SMZR 32x125 / N52 - magnetic separator with handle

Strengths and weaknesses of NdFeB magnets.

Apart from their superior power, neodymium magnets have these key benefits:

• They have constant strength, and over around 10 years their attraction force decreases symbolically – ~1% (in testing),
• Neodymium magnets are characterized by exceptionally resistant to magnetic field loss caused by magnetic disturbances,
• Thanks to the shimmering finish, the layer of nickel, gold-plated, or silver gives an elegant appearance,
• The surface of neodymium magnets generates a intense magnetic field – this is a distinguishing feature,
• Made from properly selected components, these magnets show impressive resistance to high heat, enabling them to function (depending on their form) at temperatures up to 230°C and above...
• In view of the option of free shaping and customization to custom needs, NdFeB magnets can be produced in a broad palette of forms and dimensions, which increases their versatility,
• Versatile presence in advanced technology sectors – they serve a role in magnetic memories, electric drive systems, medical devices, also industrial machines.
• Compactness – despite small sizes they offer powerful magnetic field, making them ideal for precision applications

Cons of neodymium magnets: application proposals

• To avoid cracks upon strong impacts, we suggest using special steel holders. Such a solution protects the magnet and simultaneously increases its durability.
• We warn that neodymium magnets can reduce their strength at high temperatures. To prevent this, we suggest our specialized [AH] magnets, which work effectively even at 230°C.
• Magnets exposed to a humid environment can corrode. Therefore during using outdoors, we advise using waterproof magnets made of rubber, plastic or other material protecting against moisture
• We recommend cover - magnetic mechanism, due to difficulties in realizing threads inside the magnet and complex forms.
• Potential hazard related to microscopic parts of magnets pose a threat, in case of ingestion, which is particularly important in the context of child safety. Additionally, small components of these magnets can complicate diagnosis medical after entering the body.
• Due to neodymium price, their price is higher than average,

Detachment force of the magnet in optimal conditions – what affects it?
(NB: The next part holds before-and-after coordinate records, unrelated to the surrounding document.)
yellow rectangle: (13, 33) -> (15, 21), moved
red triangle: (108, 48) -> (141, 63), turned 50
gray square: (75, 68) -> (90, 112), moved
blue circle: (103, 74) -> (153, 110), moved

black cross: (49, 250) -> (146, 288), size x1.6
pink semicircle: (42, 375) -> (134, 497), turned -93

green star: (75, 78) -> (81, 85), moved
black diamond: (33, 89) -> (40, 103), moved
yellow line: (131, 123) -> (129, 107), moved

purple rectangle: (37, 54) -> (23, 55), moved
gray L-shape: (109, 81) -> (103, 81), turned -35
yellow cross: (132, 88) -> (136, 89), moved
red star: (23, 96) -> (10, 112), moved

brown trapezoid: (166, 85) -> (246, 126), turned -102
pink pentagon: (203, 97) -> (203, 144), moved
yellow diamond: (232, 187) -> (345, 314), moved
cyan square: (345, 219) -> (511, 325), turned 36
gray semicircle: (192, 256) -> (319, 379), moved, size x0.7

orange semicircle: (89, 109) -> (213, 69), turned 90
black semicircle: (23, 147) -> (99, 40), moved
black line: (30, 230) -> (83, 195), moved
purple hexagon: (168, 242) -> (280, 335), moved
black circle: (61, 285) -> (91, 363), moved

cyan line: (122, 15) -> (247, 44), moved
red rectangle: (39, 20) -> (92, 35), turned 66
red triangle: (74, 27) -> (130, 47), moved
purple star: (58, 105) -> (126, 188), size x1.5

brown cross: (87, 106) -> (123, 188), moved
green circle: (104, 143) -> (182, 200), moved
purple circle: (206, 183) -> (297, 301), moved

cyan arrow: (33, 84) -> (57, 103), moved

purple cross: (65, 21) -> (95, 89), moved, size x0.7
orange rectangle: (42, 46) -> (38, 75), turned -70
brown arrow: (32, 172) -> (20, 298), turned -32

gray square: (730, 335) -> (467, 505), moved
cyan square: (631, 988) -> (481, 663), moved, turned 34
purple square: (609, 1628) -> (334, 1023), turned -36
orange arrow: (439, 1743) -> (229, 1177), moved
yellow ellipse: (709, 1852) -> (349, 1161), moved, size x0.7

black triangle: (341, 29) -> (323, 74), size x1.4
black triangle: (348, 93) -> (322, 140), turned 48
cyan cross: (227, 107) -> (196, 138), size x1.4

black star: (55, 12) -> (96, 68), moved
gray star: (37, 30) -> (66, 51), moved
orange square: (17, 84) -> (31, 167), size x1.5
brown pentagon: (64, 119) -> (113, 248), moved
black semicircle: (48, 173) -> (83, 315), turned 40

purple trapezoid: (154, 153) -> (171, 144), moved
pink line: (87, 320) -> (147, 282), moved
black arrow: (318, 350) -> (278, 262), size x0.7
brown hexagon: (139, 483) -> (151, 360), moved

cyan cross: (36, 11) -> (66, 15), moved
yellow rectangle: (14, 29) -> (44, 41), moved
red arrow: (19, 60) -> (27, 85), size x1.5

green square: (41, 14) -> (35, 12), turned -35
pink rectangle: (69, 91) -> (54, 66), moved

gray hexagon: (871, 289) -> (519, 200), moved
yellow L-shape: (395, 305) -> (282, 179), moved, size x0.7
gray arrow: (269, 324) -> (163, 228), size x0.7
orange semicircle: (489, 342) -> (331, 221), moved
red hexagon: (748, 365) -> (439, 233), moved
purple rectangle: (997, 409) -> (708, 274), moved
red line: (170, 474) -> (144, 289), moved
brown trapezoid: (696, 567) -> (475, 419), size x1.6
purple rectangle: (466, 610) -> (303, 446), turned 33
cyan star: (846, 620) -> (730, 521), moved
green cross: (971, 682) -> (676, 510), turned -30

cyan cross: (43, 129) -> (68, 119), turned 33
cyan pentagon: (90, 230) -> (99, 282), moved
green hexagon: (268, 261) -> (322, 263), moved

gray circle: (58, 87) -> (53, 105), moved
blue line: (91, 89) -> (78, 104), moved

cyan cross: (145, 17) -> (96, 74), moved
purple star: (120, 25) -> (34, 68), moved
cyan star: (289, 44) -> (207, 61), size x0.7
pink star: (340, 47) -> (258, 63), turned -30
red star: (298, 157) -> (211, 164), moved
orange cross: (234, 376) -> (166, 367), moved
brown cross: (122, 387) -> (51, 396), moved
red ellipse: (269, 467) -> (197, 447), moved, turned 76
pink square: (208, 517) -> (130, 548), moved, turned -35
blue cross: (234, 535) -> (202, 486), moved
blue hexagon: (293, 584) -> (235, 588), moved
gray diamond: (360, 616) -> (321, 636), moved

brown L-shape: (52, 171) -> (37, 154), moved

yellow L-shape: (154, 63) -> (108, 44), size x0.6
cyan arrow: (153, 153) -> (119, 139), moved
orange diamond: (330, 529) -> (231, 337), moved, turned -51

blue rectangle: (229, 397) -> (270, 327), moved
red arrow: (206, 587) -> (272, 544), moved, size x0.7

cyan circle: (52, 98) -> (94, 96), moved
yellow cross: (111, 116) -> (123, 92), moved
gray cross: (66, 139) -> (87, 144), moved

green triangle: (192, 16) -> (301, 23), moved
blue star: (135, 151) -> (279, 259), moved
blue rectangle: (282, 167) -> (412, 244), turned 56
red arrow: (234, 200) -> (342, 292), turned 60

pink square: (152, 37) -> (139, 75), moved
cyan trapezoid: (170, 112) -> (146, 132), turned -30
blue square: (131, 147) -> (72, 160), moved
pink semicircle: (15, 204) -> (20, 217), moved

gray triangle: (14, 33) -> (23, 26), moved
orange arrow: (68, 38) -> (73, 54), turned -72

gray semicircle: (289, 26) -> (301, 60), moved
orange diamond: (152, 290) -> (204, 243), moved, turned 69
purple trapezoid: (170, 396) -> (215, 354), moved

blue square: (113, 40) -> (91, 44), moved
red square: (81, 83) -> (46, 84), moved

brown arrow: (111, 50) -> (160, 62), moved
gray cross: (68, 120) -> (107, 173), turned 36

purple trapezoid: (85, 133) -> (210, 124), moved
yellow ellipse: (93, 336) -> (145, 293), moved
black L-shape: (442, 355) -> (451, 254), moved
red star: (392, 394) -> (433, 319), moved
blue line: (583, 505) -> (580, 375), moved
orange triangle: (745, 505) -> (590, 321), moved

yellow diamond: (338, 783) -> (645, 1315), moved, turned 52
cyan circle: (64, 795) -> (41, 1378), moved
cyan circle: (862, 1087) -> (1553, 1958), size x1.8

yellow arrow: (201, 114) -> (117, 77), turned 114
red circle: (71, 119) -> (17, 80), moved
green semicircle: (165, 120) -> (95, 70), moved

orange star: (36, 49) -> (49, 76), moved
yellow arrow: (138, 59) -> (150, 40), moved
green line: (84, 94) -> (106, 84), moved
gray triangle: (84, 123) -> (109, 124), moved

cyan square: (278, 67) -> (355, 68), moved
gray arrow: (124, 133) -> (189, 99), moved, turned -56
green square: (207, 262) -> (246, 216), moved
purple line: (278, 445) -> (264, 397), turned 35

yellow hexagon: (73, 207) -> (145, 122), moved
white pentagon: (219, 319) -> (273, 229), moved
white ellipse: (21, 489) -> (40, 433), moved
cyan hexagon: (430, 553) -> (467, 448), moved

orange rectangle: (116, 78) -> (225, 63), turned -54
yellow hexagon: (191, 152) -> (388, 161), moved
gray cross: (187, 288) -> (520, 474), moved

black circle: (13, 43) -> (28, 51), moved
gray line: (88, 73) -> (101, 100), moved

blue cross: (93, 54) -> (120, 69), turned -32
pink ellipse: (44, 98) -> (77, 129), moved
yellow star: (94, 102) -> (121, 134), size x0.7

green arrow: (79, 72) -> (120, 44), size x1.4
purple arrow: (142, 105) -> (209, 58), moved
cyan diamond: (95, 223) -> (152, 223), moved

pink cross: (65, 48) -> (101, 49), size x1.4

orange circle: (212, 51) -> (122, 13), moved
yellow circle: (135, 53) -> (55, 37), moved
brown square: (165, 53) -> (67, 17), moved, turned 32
Information about lifting capacity was defined for ideal contact conditions, assuming:

• with the contact of a sheet made of special test steel, ensuring full magnetic saturation
• possessing a thickness of min. 10 mm to avoid saturation
• characterized by smoothness
• with total lack of distance (without coatings)
• under perpendicular force direction (90-degree angle)
• at conditions approx. 20°C

Determinants of lifting force in real conditions

It is worth knowing that the application force will differ subject to the following factors, in order of importance:

• Space between surfaces – even a fraction of a millimeter of separation (caused e.g. by varnish or unevenness) significantly weakens the magnet efficiency, often by half at just 0.5 mm.
• Angle of force application – maximum parameter is reached only during perpendicular pulling. The resistance to sliding of the magnet along the surface is standardly several times smaller (approx. 1/5 of the lifting capacity).
• Base massiveness – too thin steel does not close the flux, causing part of the power to be escaped to the other side.
• Steel grade – the best choice is high-permeability steel. Hardened steels may have worse magnetic properties.
• Surface structure – the smoother and more polished the surface, the better the adhesion and stronger the hold. Roughness creates an air distance.
• Thermal environment – temperature increase causes a temporary drop of induction. It is worth remembering the thermal limit for a given model.

* Lifting capacity testing was performed on plates with a smooth surface of suitable thickness, under perpendicular forces, however under parallel forces the lifting capacity is smaller. Additionally, even a minimal clearance {between} the magnet and the plate reduces the holding force.